Landmark coordinate records

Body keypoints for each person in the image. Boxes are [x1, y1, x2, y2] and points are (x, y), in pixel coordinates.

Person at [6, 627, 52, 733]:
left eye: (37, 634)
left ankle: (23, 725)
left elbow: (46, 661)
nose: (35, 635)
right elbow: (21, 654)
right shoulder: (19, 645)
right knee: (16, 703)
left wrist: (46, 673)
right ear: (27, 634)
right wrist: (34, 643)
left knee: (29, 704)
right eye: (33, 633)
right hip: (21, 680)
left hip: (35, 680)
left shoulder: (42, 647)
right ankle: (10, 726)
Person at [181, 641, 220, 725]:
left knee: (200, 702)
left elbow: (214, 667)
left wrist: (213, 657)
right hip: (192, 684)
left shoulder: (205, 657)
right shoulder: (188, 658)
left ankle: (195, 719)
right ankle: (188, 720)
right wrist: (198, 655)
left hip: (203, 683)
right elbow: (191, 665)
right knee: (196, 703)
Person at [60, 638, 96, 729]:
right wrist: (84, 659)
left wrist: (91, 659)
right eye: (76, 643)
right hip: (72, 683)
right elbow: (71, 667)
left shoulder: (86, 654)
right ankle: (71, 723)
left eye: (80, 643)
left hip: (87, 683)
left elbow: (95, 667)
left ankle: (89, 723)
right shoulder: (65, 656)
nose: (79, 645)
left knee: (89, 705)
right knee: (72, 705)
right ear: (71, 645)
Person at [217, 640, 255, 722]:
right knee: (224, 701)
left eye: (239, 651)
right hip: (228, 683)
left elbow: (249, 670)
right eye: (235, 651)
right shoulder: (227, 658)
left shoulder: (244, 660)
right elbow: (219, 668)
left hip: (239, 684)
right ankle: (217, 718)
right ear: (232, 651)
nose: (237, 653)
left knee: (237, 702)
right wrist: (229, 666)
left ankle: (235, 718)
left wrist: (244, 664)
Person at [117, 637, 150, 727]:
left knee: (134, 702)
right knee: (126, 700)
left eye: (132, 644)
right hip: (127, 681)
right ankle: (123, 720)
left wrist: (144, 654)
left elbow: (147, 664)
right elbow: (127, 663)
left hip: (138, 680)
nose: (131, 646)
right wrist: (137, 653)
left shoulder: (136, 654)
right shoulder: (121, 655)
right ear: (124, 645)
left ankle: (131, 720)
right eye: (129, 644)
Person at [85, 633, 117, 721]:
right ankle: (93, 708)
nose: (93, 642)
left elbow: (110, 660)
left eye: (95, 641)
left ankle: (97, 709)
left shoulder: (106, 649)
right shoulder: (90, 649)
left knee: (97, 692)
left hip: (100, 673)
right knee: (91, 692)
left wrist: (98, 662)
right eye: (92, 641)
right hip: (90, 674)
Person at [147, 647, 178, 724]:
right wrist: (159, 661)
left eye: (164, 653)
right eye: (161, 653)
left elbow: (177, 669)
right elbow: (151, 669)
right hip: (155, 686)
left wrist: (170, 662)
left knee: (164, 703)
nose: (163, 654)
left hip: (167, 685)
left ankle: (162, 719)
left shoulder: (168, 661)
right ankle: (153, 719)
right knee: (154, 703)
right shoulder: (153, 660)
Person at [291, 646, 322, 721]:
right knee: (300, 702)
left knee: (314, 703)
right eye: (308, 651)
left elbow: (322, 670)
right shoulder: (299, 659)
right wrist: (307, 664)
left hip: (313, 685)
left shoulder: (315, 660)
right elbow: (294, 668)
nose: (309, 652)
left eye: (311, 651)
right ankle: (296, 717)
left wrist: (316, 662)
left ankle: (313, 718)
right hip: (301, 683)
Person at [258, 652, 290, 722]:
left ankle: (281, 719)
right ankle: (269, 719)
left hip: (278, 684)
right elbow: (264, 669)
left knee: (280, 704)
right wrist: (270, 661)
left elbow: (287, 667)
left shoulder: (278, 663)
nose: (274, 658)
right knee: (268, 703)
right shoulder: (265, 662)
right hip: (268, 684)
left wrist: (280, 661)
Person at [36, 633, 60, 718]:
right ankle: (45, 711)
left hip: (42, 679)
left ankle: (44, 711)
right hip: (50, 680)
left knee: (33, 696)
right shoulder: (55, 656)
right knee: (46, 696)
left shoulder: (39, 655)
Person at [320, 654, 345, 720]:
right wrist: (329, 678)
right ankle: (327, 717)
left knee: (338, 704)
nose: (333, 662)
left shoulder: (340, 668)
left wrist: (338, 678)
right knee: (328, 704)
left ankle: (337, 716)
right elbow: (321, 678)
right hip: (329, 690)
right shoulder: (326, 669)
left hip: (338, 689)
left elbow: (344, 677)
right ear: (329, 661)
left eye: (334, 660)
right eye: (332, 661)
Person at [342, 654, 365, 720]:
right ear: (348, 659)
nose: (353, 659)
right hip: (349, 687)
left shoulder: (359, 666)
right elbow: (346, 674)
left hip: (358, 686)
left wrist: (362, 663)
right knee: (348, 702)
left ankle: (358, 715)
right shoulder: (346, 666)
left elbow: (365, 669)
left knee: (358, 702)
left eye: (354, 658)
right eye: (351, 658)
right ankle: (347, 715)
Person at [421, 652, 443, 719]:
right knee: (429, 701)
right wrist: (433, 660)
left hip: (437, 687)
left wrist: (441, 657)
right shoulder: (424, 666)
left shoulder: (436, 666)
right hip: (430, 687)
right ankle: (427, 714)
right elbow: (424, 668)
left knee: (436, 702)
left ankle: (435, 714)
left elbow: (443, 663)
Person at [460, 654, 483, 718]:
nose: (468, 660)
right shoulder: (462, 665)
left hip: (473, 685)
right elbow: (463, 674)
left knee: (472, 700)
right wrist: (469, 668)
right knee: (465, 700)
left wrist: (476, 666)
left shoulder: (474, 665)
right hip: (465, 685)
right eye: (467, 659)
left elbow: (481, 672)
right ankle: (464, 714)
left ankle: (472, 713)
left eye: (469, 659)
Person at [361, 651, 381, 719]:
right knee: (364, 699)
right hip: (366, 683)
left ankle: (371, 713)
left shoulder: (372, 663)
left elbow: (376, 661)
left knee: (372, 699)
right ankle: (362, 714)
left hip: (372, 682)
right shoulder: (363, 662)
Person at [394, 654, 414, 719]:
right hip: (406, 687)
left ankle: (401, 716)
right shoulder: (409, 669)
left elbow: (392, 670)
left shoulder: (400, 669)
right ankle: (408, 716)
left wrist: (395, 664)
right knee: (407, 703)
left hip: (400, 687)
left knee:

### EXERCISE INSTRUCTIONS
Reproduce the lines of the entries above from the one with "right elbow: (21, 654)" to the one with "right shoulder: (121, 655)", both included, exactly and without any other line.

### WORKED SOLUTION
right elbow: (21, 654)
right shoulder: (19, 645)
right knee: (16, 703)
left wrist: (46, 673)
right ear: (27, 634)
right wrist: (34, 643)
left knee: (29, 704)
right eye: (33, 633)
right hip: (21, 680)
left hip: (35, 680)
left shoulder: (42, 647)
right ankle: (10, 726)
Person at [181, 641, 220, 725]:
left knee: (200, 702)
left elbow: (214, 667)
left wrist: (213, 657)
right hip: (192, 684)
left shoulder: (205, 657)
right shoulder: (188, 658)
left ankle: (195, 719)
right ankle: (188, 720)
right wrist: (198, 655)
left hip: (203, 683)
right elbow: (191, 665)
right knee: (196, 703)
Person at [60, 638, 96, 729]:
right wrist: (84, 659)
left wrist: (91, 659)
right eye: (76, 643)
right hip: (72, 683)
right elbow: (71, 667)
left shoulder: (86, 654)
right ankle: (71, 723)
left eye: (80, 643)
left hip: (87, 683)
left elbow: (95, 667)
left ankle: (89, 723)
right shoulder: (65, 656)
nose: (79, 645)
left knee: (89, 705)
right knee: (72, 705)
right ear: (71, 645)
Person at [217, 640, 255, 722]:
right knee: (224, 701)
left eye: (239, 651)
right hip: (228, 683)
left elbow: (249, 670)
right eye: (235, 651)
right shoulder: (227, 658)
left shoulder: (244, 660)
right elbow: (219, 668)
left hip: (239, 684)
right ankle: (217, 718)
right ear: (232, 651)
nose: (237, 653)
left knee: (237, 702)
right wrist: (229, 666)
left ankle: (235, 718)
left wrist: (244, 664)
Person at [117, 637, 150, 727]:
left knee: (134, 702)
right knee: (126, 700)
left eye: (132, 644)
right hip: (127, 681)
right ankle: (123, 720)
left wrist: (144, 654)
left elbow: (147, 664)
right elbow: (127, 663)
left hip: (138, 680)
nose: (131, 646)
right wrist: (137, 653)
left shoulder: (136, 654)
right shoulder: (121, 655)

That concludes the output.